DATASET RECORDS »
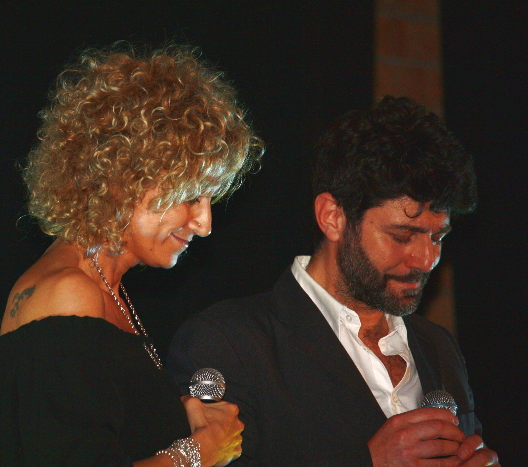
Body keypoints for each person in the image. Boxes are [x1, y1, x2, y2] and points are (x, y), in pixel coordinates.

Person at [168, 96, 499, 466]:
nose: (426, 260)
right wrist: (367, 461)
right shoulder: (229, 342)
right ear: (332, 217)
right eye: (402, 236)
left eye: (438, 237)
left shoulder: (438, 346)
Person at [0, 44, 262, 467]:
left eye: (211, 199)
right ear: (120, 180)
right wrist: (199, 452)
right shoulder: (68, 295)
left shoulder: (102, 287)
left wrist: (180, 412)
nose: (205, 224)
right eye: (190, 196)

ASSIGNMENT »
Once the pictures are set aside, give the rest of the listing again exactly.

ANSWER TO THIS PROBLEM »
Body keypoints for each person in the image. Boxes are [x1, y1, x2, y2] and points are (x, y), in pixel coordinates.

Person at [168, 96, 499, 466]:
nose: (426, 260)
right wrist: (367, 461)
right shoulder: (229, 342)
right ear: (332, 217)
right eye: (402, 236)
left eye: (438, 237)
left shoulder: (438, 346)
Person at [0, 44, 262, 467]:
left eye: (211, 199)
right ear: (120, 180)
right wrist: (199, 452)
right shoulder: (68, 295)
left shoulder: (102, 287)
left wrist: (180, 412)
nose: (205, 224)
right eye: (190, 196)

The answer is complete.